▶ **TASK SET**
1. According to the forum thread on the recession in Portugal, where have most of the expats who had to sell their holiday homes been located?
2. Reproduce the forum thread word for word from "sorry, but cant" up to and including "all on there.".

▶ **DOCUMENT EXTRACT**
++++++++++++++++++++
# Recession Hit Portugal?



## jimmy

Hi Everyone, friends of ours have just returned from the Silver Coast and after chatting to a local Property Management Company owner,they were told of business closure ,estate agents etc ,people really struggling at this time,even heard of a large warehouse thriving near Obidos selling repossed furniture from repossed homes!, any one got any views on this matter,as partner and myself were looking forward to starting a new life out there after we sell our property here,Jimmy


----------



## silvers

The recession is worldwide. There have been people involved here, including a lot of expats who have had to sell their holiday homes. This has been mainly on the Algarve though, prices on the Silver coast have been pretty stable.


----------



## jimmy

silvers said:


> The recession is worldwide. There have been people involved here, including a lot of expats who have had to sell their holiday homes. This has been mainly on the Algarve though, prices on the Silver coast have been pretty stable.


Cheers Silvers ,I knew I could depend on you!


----------



## omostra06

jimmy said:


> Hi Everyone, friends of ours have just returned from the Silver Coast and after chatting to a local Property Management Company owner,they were told of business closure ,estate agents etc ,people really struggling at this time,even heard of a large warehouse thriving near Obidos selling repossed furniture from repossed homes!, any one got any views on this matter,as partner and myself were looking forward to starting a new life out there after we sell our property here,Jimmy


some estate agents are closing but its the ones that dont work much anyway and would probably go out of business even without challenging times, we have just opened an office on the silver coast and we are also advertising for more sales staff, so not all estate agents are having a bad time some are doing well and keeping busy even although globaly we are in difficult times.


----------



## Mr.Blueskies

Hi Omostra06,

Have you now opened an agency in Caldas da Rainha ?

"Can you post the address on here please!


:eyebrows:


----------



## omostra06

sorry, but cant post my company details on here as there is no advertising allowed on the forum, but if anyone happens by our website, the contact info is all on there.


----------
++++++++++++++++++++
▶ **DATA SHOWN**
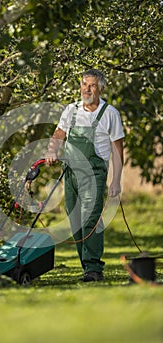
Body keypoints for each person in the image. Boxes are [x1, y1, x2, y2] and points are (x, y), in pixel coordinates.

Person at [45, 69, 124, 282]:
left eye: (93, 85)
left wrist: (116, 180)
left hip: (95, 174)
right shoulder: (71, 110)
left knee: (90, 219)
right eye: (84, 84)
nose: (87, 89)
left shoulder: (110, 114)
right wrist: (52, 151)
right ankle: (87, 267)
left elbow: (117, 150)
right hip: (71, 173)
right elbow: (59, 134)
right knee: (76, 221)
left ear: (101, 88)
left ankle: (94, 268)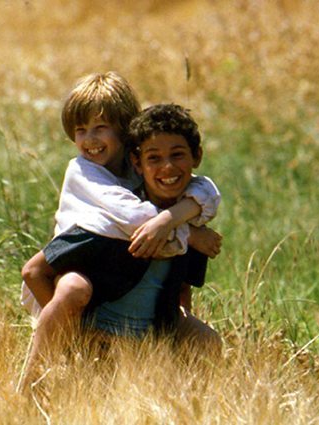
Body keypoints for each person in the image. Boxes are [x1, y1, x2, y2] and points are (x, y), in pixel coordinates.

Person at [18, 73, 222, 392]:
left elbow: (205, 190)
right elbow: (135, 217)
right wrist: (190, 232)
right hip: (76, 265)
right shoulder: (82, 172)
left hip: (120, 274)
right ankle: (33, 382)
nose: (89, 139)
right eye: (80, 130)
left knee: (206, 339)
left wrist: (177, 216)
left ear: (125, 129)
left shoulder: (139, 167)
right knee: (73, 288)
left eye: (100, 127)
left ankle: (184, 398)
++++++++++++++++++++
▶ **EXPECTED RESPONSES**
1. Mainly on the Algarve.

2.
sorry, but cant post my company details on here as there is no advertising allowed on the forum, but if anyone happens by our website, the contact info is all on there.